-------- RAW DATA --------
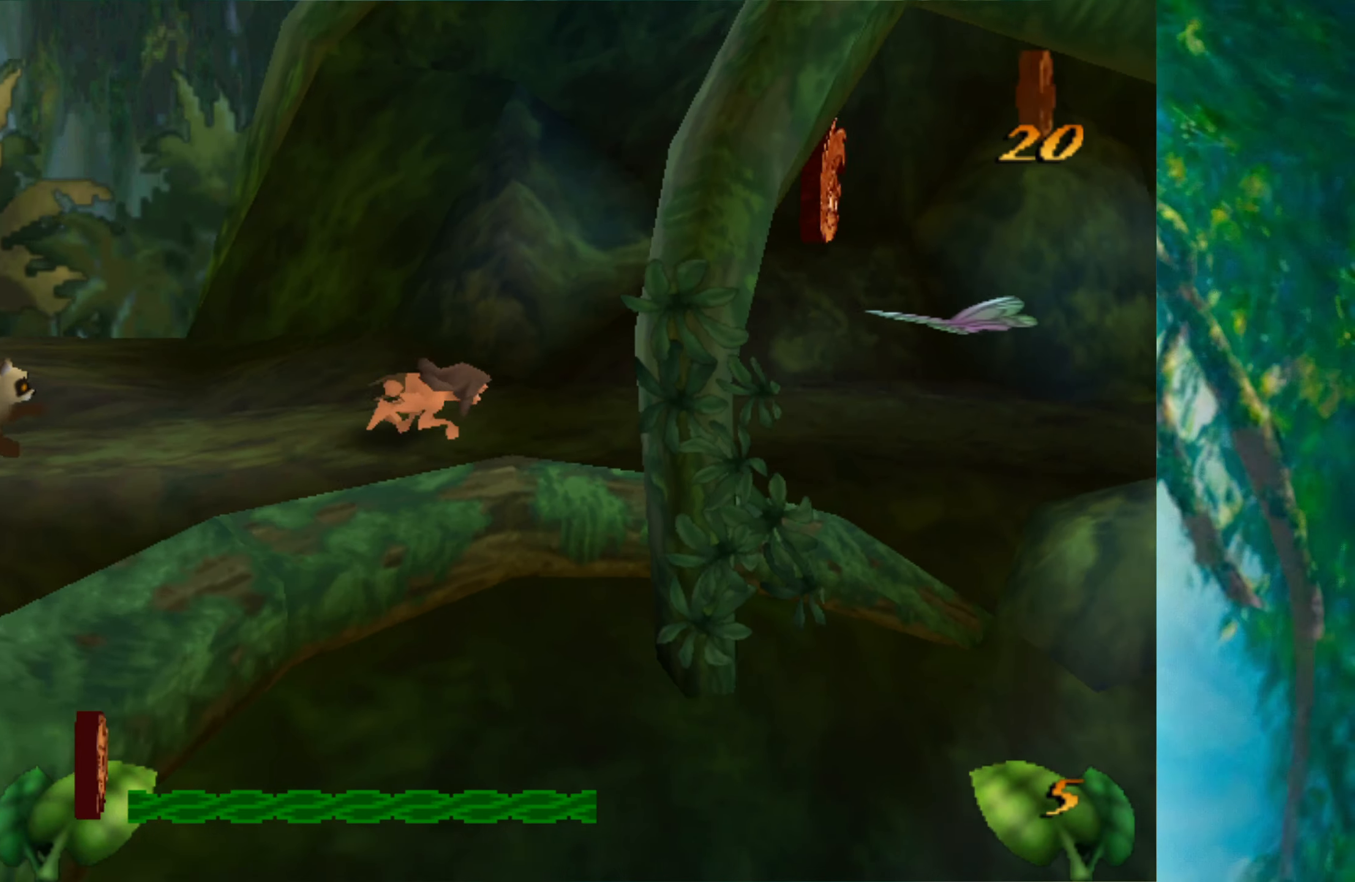
{"keys": ["right"], "events": []}
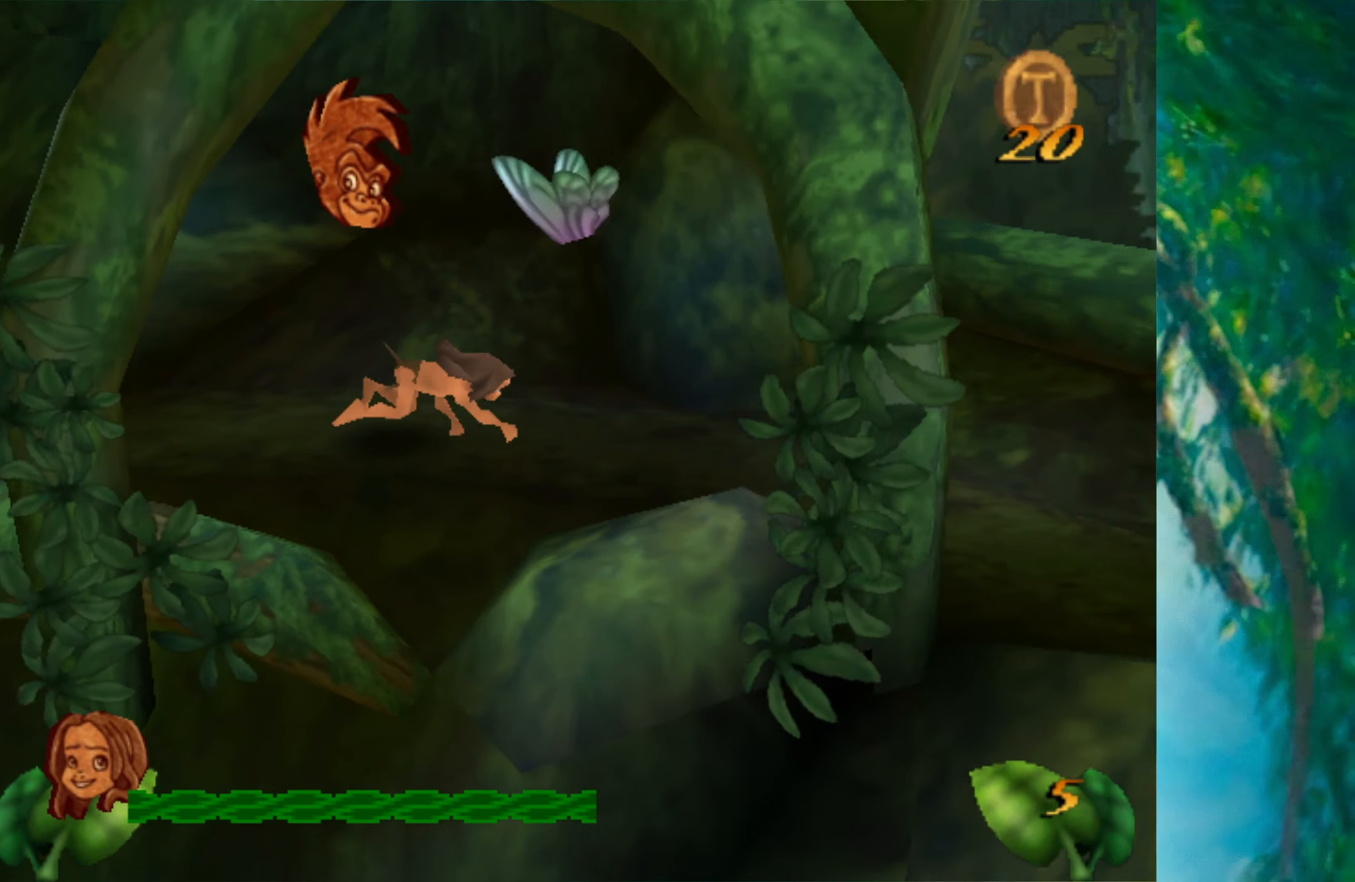
{"keys": ["right"], "events": []}
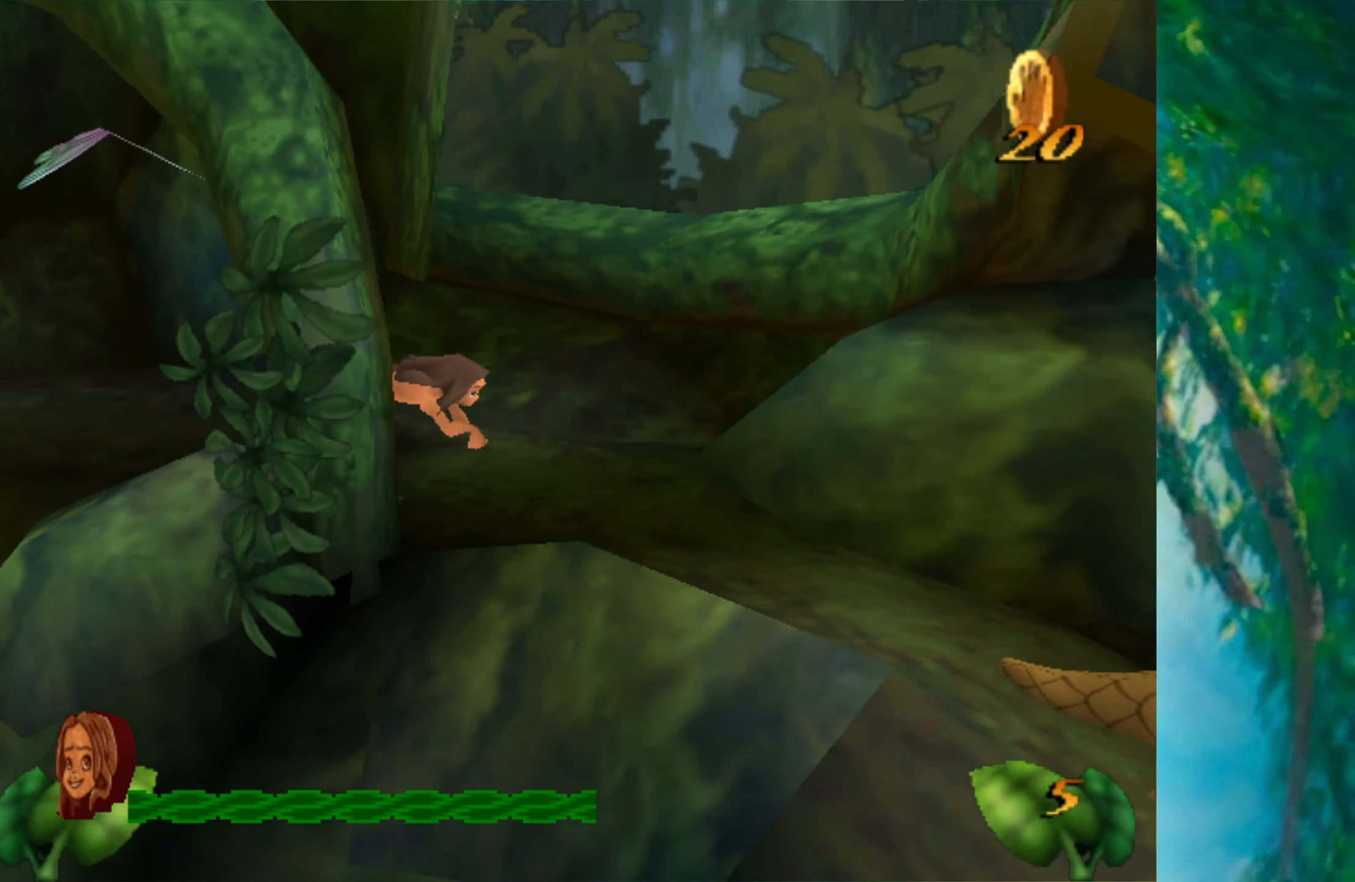
{"keys": ["right"], "events": []}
--------
(ASSIGNMENT): Repeat all of the listing above word for word, and exclude the pictures.

(SOLUTION TO THE PROBLEM):
{"keys": ["right"], "events": []}
{"keys": ["right"], "events": []}
{"keys": ["right"], "events": []}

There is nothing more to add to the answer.